Autoridades e imprensa sustentam que a quantidade de feminicídios no Brasil aumenta a cada ano. É evidente que não há nada a comemorar diante de números crescentes de notificações de assassinatos de mulheres, mas há uma armadilha por trás das estatísticas que acaba compondo um paradoxo e serve apenas para alimentar a condição de pânico social e talvez levar ao desânimo muita gente, pela conclusão de que a tipificação legal de feminicídio, definida em 2015, foi um placebo jurídico que não deu nenhum resultado. A observação serve, do mesmo modo, para casos de violência doméstica que não resultam em homicídio, bem como para ações violentas de qualquer tipo contra transexuais e travestis.
O bom jornalismo e uma política de segurança pública responsável poderiam considerar detalhes importantes nessa história. O primeiro é que ninguém sabe exatamente nem mesmo quantos casos de violência de gênero aconteciam antes da mudança na legislação, mas há indícios bastante sólidos de que eram mais frequentes – o que aliás já fica claro apenas pela decisão da sociedade de tipificar especificamente esse tipo de crime de puni-lo com rigor especial. As pistas a respeito são evidentes até em ditos populares que se consagraram histórica e tristemente, como o que rezava que “em briga de marido e mulher ninguém mete a colher” ou o que recomendava que “mocinhas devem aprender a sentar direito” ou ainda o que estabelecia que “com saia curta não podia esperar outra coisa”.

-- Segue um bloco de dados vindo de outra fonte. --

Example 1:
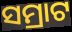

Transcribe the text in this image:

ସମ୍ରାଟ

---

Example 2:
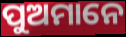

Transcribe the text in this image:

ପୁଅମାନେ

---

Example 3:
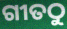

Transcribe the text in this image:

ଗୀତଠୁ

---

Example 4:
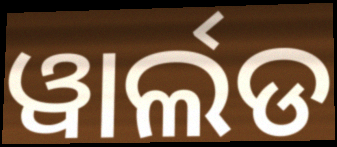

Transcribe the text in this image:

ୱାର୍ଲଡ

Se essas frases indicam uma sociedade que não só tolerava a violência de gênero, mas de certo modo até a estimulava, a elas cabe juntar, para efeito de análise, o que havia de ainda mais específico nos costumes e na legislação. Travestis que ousavam ser travestis de fato, numa condição meio pública meio clandestina, estavam entre alvos preferenciais de batidas policiais. A inexistência do divórcio condenava mulheres a uma vida de cárcere privado no casamento. As denominações religiosas praticavam a discriminação pública e a condenação moral das que se rebelavam. O adultério era crime punido e socialmente considerado em níveis diferentes para homens e mulheres. Não eram poucos os casos de homicídio em que as defesas alegavam a legítima defesa da honra para atenuar penas de assassinos.

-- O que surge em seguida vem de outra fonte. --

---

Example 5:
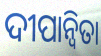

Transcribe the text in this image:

ଦୀପାନ୍ୱିତା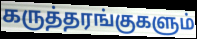
கருத்தரங்குகளும்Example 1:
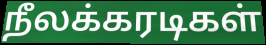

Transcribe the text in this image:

நீலக்கரடிகள்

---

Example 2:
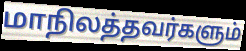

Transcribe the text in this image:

மாநிலத்தவர்களும்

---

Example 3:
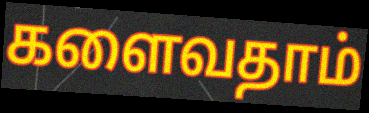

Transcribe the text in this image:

களைவதாம்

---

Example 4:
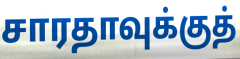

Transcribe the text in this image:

சாரதாவுக்குத்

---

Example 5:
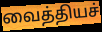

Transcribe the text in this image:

Nem tudo isso mudou radicalmente – que o digam a postura da Igreja Católica diante do divórcio e as negativas de pensão alimentar do Superior Tribunal de Justiça para cônjuges acusados de infidelidade independentemente do desequilíbrio de condição econômica no casal, além da admissão de processos por danos morais contra a parte denunciada. Mas claramente há um cenário que evoluiu na direção da equanimidade de direitos na últimas décadas. E, justamente para que não se despreze essa evolução, cabe considerar o quanto pode ser danosa a análise impressionista e não ponderada das estatísticas.

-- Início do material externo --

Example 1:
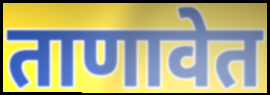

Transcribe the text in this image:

ताणावेत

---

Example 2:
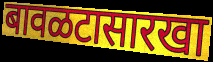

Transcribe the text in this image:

बावळटासारखा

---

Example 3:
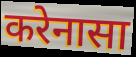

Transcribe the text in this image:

करेनासा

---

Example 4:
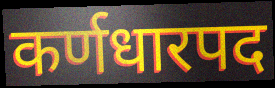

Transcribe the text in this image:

कर्णधारपद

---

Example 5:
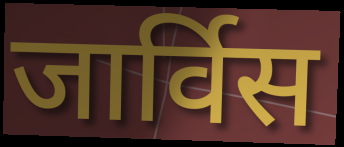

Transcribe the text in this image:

जार्विस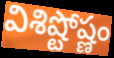
విశిష్టోష్ణం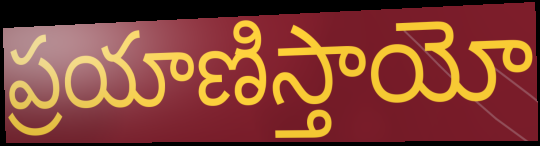
ప్రయాణిస్తాయో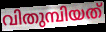
വിതുമ്പിയത്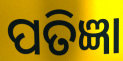
ପତିଜ୍ଞାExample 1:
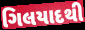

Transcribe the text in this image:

ગિલયાદથી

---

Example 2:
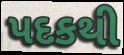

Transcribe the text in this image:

પદકથી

Onde se enxerga e se acusa um aumento de feminicídios caberia admitir que o aumento de registros está mais provavelmente relacionado à cobertura, acolhimento e compreensão do problema, o que é positivo e está contribuindo para a consolidação de uma sociedade menos tolerante aos abusos e ao crime. Para a percepção individual, a situação em que se passa a acreditar numa frequência maior de determinada condição na medida em que se tem uma experiência próxima com ela recebe o nome de Fenômeno Baader-Meinhof, ou ilusão de frequência. Num paralelo, afirma-se que há mais violência contra mulheres conforme as notícias a respeito se multiplicam. Mas vale inverter a observação: nunca se denunciaram nem se puniram tantos casos, embora eles talvez fossem até mais comuns anteriormente.
Essa é uma visão que contribuiria para estimular ainda mais as denúncias, aperfeiçoar as medidas legais e ampliar a punição, em lugar de desanimar a sociedade com a ideia de que a legislação rigorosa e a reação das vítimas não vem dando resultado.